Over the next decade, the clean energy sector will soak up between $8 trillion and $16 trillion in new capital.

And the switch from fossil fuels to renewable energy could create somewhere between $1 trillion and $2 trillion in annual capital expenditures.

This is great for the environment. And it’s great for the economy too.

Renewable energy and technologies like green hydrogen have matured. And that makes them commercially viable and deployable at scale.

The federal government still doesn’t recognize the opportunity here. But many U.S. companies do.

They are gearing up to decarbonize the energy value chain. And that’s attracting a lot of capital.

Piling Into Renewables

Capital is rapidly rotating out of fossil fuel investments and into renewables. Next year, 25% of energy companies’ capital expenditures will be on renewable energy.

That will be the first time in history that renewables capture more investment capital than oil and natural gas.

I saw this coming years ago. And that’s why I’ve positioned my subscribers to make the most of this sea change.

Bankruptcies in the oil sector are on the rise. So Big Oil is scrambling to diversify its investment capital…
Cumulative North America E&P Bankruptcy FilingsBut where is Big Oil moving that capital? It’s betting big on renewables.

London’s Imperial College Business School and the International Energy Agency recently published a joint analysis. They found that renewable energy companies produced less volatile and greater returns than fossil fuel companies did. And they’ve been doing it for 10 years.

Plenty of money is already moving into clean energy. From 2004 to 2019, $3.3 trillion was invested in clean energy financing. And nearly half of that was invested during the last five years.

There’s only one downside for investors. Renewable projects burn most of the invested capital at the start. And it takes a lot of money to build out a big solar or wind farm.

That’s why money from institutional investors is key.

Big Oil has big money to invest. It’s just a matter of convincing shareholders that renewables are the next big thing…

Back in May, Royal Dutch Shell (NYSE: RDS-A) and BP (NYSE: BP) released first quarter earnings.
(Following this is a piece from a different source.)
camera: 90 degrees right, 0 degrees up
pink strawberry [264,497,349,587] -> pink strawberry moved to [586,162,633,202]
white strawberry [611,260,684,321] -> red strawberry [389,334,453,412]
Shell slashed its dividend from $0.47 to $0.16 per share.

It was a stark indicator of the effect the coronavirus had on earnings. But there was another very telling indicator…
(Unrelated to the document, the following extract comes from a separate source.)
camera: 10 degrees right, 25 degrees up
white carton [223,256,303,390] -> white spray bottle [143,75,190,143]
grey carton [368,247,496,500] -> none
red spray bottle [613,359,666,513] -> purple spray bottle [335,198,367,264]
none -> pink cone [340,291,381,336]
Neither Shell nor BP cut any expenditures related to low-carbon investments.

Shell CEO Ben van Beurden said, “There is an energy transition underway that may even pick up speed in the recovery phase of the crisis, and we want to be well-positioned for it.”

BP CEO Bernard Looney hummed a similar tune: “We’ve left our $500 million of low-carbon investment unchanged, untouched this year. Where we cut elsewhere, we did not cut that back. So we will, over time, be working hard to do more in that space.”

Less Risk Is More

Why are oil companies investing in renewables?

The higher earnings and greater returns that renewable energy companies garner are starting to grab the attention of major fossil fuel shareholders.

The huge swings in oil prices also work in favor of renewables.

Renewables have almost no risk, which is one of the biggest factors swaying oil capital toward clean energy.

With renewables, there are no potential environmental nightmares lurking, unlike with fossil fuels.

Lastly, peak oil demand is in the past. So Big Oil is looking toward renewables for profits. You can thank the pandemic for that.

The coronavirus has created a crisis of uncertainty. So investors looking for less risk and consistently higher rates of return would do well to consider energy investments in the renewables sector.

I’ll be watching and reporting on all the developments here.